Submitted to: Virology
Publication Type: Peer Reviewed Journal
Publication Acceptance Date: 6/27/2017
Publication Date: 7/5/2017
Publication URL: http://handle.nal.usda.gov/10113/5801879
Citation: Falkenberg, S.M., Dassanayake, R.P., Neill, J.D., Ridpath, J.F. 2017. Improved detection of bovine viral diarrhea virus in bovine lymphoid cell lines using PrimeFlow RNA assay. Virology. 509(2017):260-265. doi. 10.1016/j.virol.2017.06.032.
Interpretive Summary: Infection with bovine viral diarrhea viruses (BVDV) results in losses for the beef and dairy industry. There are several tests that can identify animals that are infected with BVDV. While these tests are important, the ability to understand the changes observed at a single cell level that is infected with BVDV provides opportunities to better understand the immune dysregulation associated with BVDV. Recently a novel flow cytometry-based procedure was developed and we adapted the technique for detection of BVDV infection in individual lymphoid cells. This technique is a reproducible and reliable method to quantitate the amount of virus between different cells as well as identify uninfected cells. Using three bovine lymphoid cells lines with three different infection statuses, one was not infected with BVDV, one was infected with BVDV and one was dual infected with BVDV and bovine leukemia virus (BLV), we were able to demonstrate differences in the prevalence of cells infected in each cell line and differences in viral load.

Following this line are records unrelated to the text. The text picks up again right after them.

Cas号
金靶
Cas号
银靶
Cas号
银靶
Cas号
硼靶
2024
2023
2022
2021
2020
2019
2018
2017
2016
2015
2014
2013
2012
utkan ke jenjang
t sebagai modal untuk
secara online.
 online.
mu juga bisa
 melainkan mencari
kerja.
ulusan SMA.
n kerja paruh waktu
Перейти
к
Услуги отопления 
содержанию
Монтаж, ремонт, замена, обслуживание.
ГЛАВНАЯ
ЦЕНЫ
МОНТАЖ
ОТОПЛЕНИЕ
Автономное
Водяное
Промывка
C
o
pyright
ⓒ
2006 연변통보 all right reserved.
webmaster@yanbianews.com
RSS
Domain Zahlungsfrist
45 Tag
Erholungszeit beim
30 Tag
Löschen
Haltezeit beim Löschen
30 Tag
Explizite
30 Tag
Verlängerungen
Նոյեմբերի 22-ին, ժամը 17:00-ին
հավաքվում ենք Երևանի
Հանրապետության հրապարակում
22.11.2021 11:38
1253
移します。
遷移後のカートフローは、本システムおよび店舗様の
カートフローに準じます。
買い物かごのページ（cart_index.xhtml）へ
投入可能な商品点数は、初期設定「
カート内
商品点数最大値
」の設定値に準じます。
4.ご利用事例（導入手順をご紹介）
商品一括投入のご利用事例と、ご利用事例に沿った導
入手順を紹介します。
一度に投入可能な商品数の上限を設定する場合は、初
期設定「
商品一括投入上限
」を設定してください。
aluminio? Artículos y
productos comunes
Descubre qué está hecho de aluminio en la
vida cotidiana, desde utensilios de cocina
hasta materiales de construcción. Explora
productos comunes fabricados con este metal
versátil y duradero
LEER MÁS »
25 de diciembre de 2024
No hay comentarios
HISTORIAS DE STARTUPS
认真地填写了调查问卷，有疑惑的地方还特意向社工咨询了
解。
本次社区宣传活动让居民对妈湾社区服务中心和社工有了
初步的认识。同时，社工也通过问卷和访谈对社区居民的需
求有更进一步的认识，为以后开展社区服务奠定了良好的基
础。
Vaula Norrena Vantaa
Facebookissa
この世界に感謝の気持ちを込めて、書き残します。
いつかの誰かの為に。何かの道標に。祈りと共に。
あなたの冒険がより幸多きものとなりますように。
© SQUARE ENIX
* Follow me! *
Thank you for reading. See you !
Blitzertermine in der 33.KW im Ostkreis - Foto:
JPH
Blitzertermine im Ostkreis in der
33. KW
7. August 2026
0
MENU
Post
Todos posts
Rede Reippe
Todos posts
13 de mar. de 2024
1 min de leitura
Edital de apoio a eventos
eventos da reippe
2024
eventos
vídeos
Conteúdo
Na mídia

Technical Abstract: Bovine viral diarrhea virus (BVDV) infections, whether as acute, persistent or contributing to co-infections, result in significant losses for cattle producers. BVDV can be identified by real-time PCR and ELISA, detection and quantification of viral infection at the single cell level is extremely difficult. Detection at the single lymphoid cell level is important due to the immunomodulation that accompanies BVDV infection. A novel PrimeFlow RNA assay using in-situ detection of BVDV was evaluated. The model used to develop this technique included three BL-3 cells lines with different infection statuses, one not infected with BVDV, one infected with BVDV and one dual infected with BVDV and bovine leukosis virus (BLV). Using RNA probes specific for the BVDV-2a Npro-Erns coding region, BVDV RNA was detected from both contaminated BL-3 cell lines by flow cytometry and fluorescent microscopy. This is the first report on in-situ detection of BVDV at the single-cell level.